Dear Visitors!

Welcome to the exhibition “Radogoszcz 1945 – Testimony to the Crime.” I’m … and I will accompany you on a virtual tour of the exhibition prepared by employees of the Museum of Independence Traditions in Łódź.

Out of all inconceivable crimes committed during the Second World War by German invaders in the territory of Poland, the tragedy of the Radogoszcz prison, and particularly the Radogoszcz massacre, which was a liquidation of the prison on the eve of the evacuation of Germans in January 1945, is an event well known and important mostly to the inhabitants of Łódź and the Łódź Region.

An interesting phenomenon, especially from the perspective of the exhibition displayed, is the reception of and judgement about Nazi crimes after the end of the war and occupation.
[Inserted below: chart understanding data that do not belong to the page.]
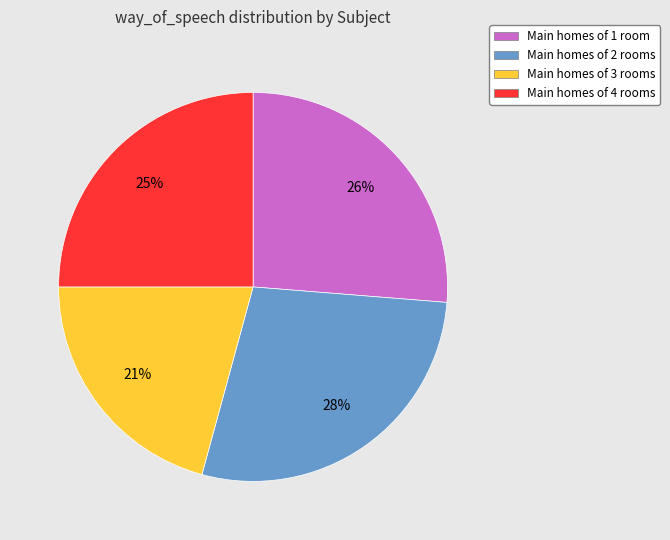

To the nearest percent, what is the difference between the largest and smallest slice percentages?

7%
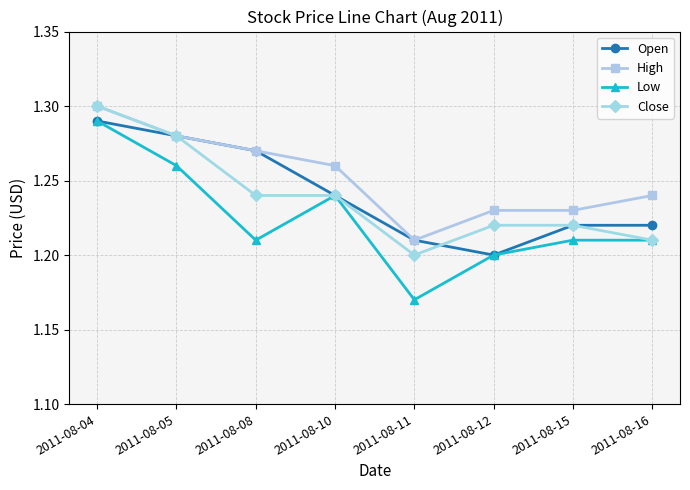

At which category is the sum across all series the highest?

2011-08-04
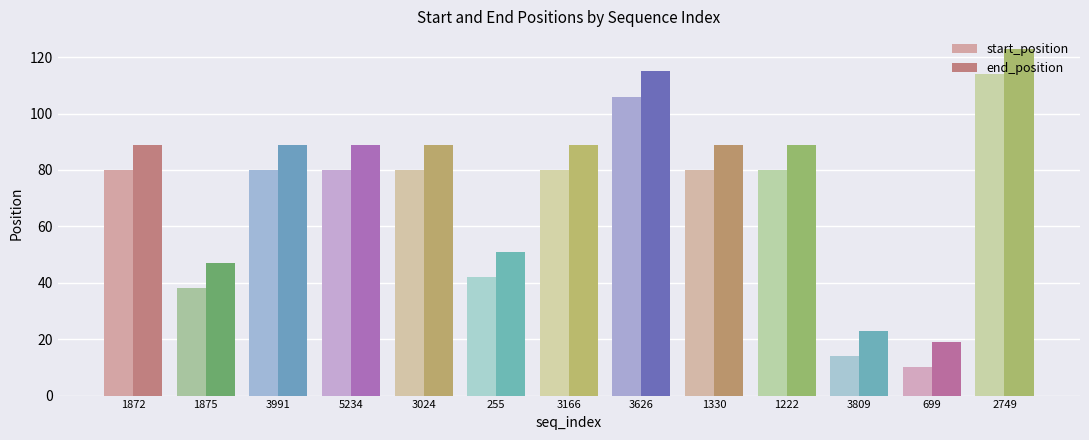

Which category has the lowest value across all series?

699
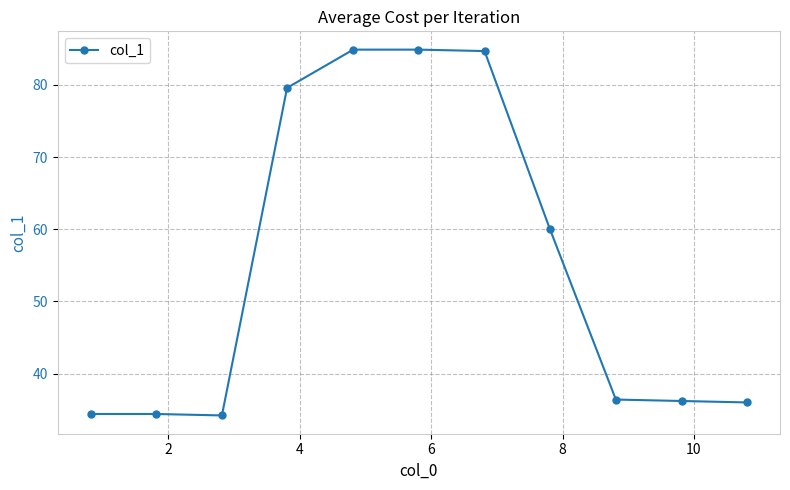

What is the average value?

55.1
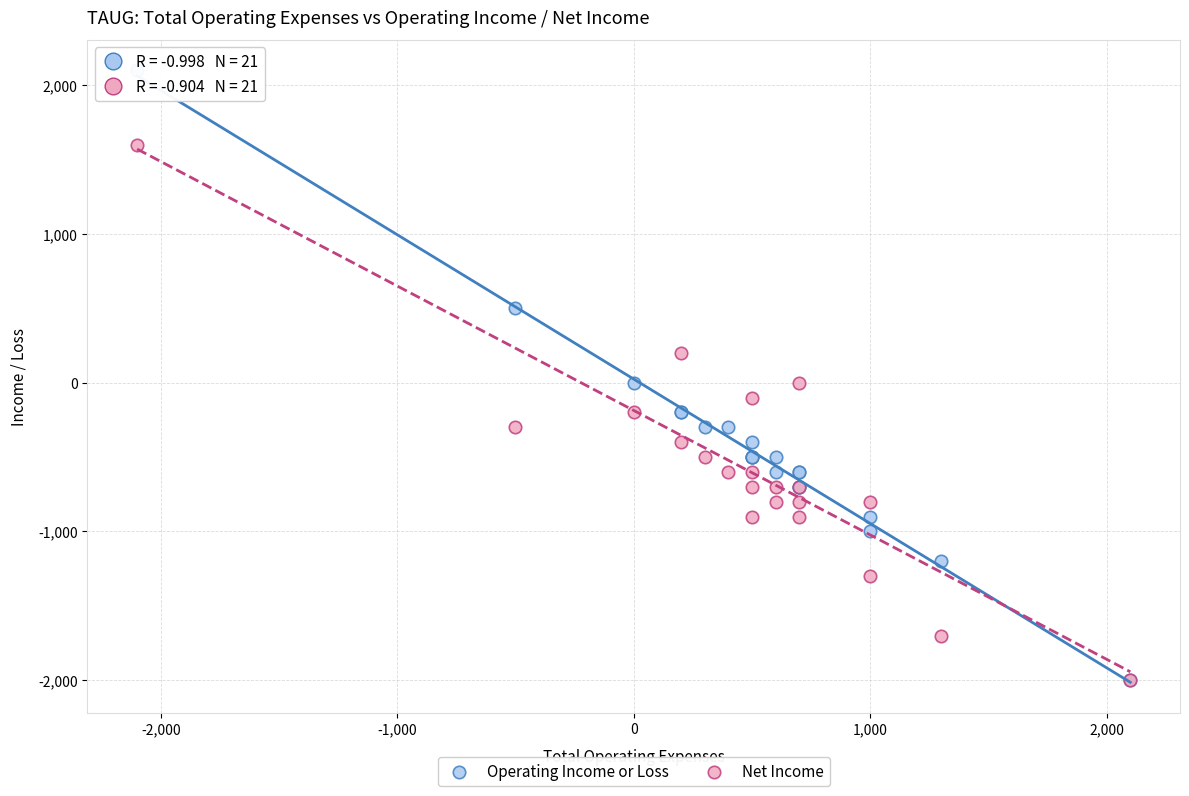

What are all the series names shown in the legend?

Operating Income or Loss, Net Income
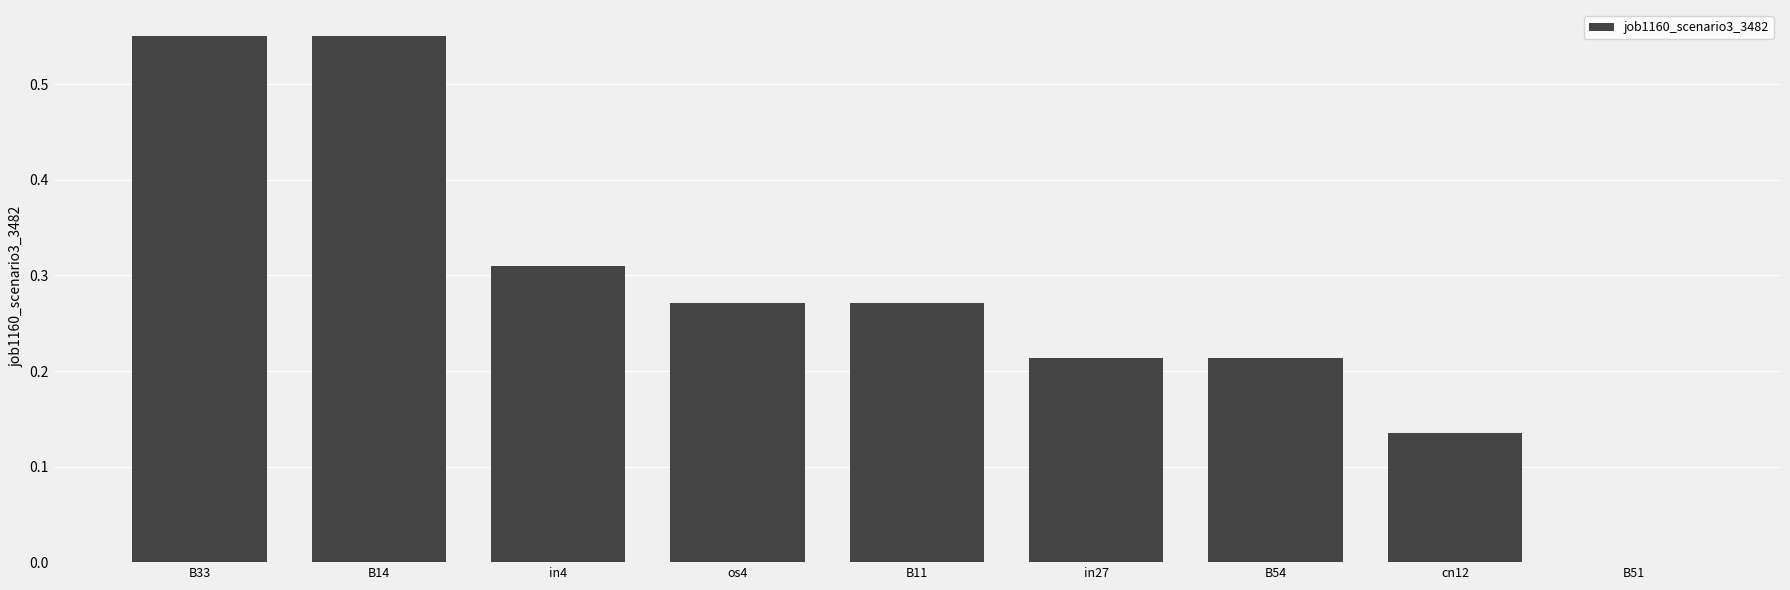

Count the values in the range 0 to 1.

9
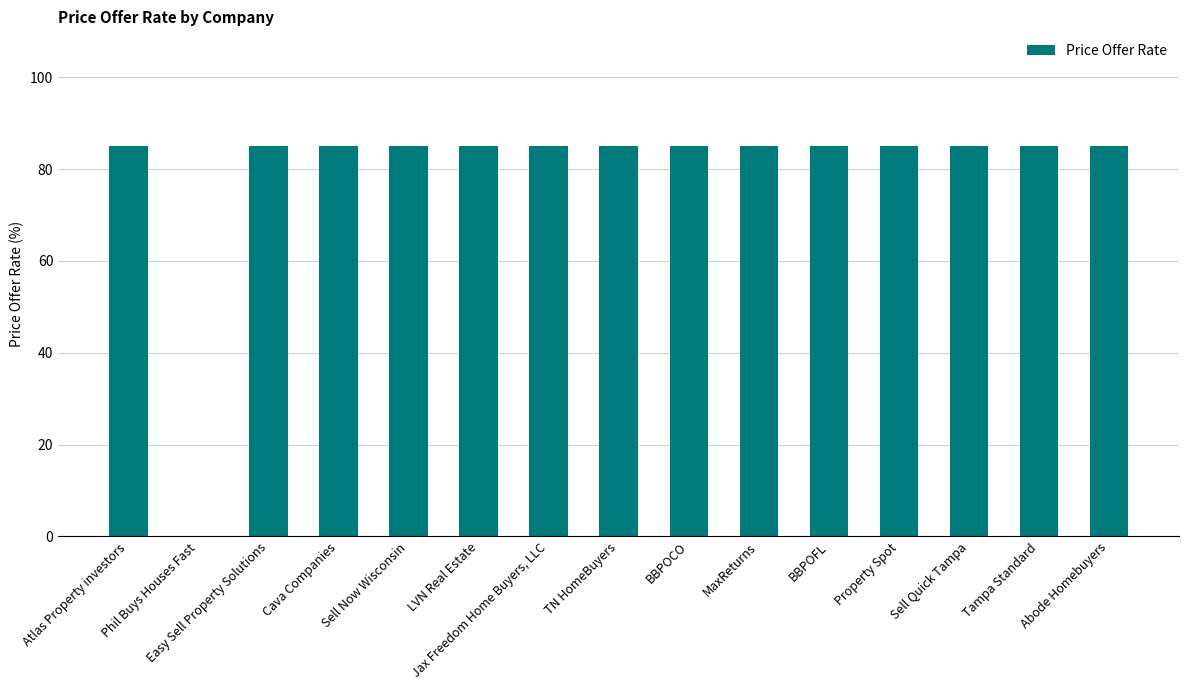

What is the greatest value displayed?

85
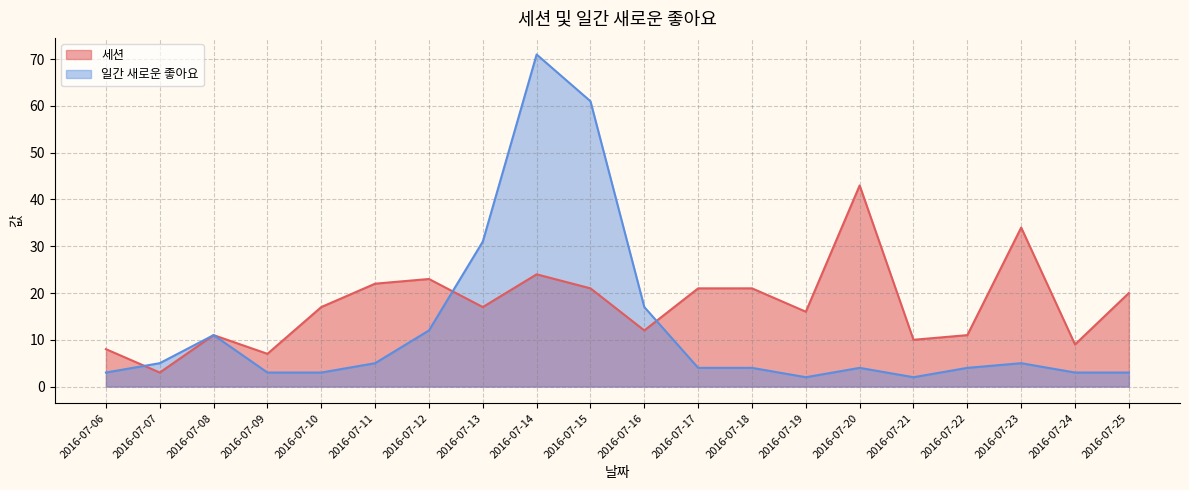

Which category has the highest value in the 세션 series?

2016-07-20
How did people establish the truth about events taking place in facilities such as the Radogoszcz prison? What activities did the post-war Polish authorities undertake to investigate and punish German crimes committed during the occupation? How did the public react to investigations and trials? Was justice really done in the context of prosecution of Nazi criminals after the war? We hope visiting our exhibition will answer these and many other questions.

The virtual exhibition consists of four rooms. In the “Investigation” room you will learn the most important facts connected with the post-war investigation into the crimes committed in the Radogoszcz prison and you will see the evidence gathered then. The material collected in the room entitled “Relatives Looking for the Truth” will show you the human, emotional dimension of Nazi crimes through stories of selected Radogoszcz prisoners and their relatives. The following room is called “A City in Mourning” and it will introduce you to the atmosphere prevailing in Łódź in the months following the discovery of the scale and the scope of the tragedy that had occurred in the Radogoszcz prison. The last of the virtual rooms, called rather perversely “(In)Justice”, is an attempt to answer the question to what extent brutal guards of the Radogoszcz prison were held (or, in most cases, were not held) accountable for the crimes committed. You can visit the exhibition rooms in any order. However, for the sake of narrative continuity and the logical chain of events, I suggest following the order I presented. Instructions and descriptions found in each room will make it easier for you to navigate the exhibition.

I hope visiting our exhibition will be a deeply moving experience for you.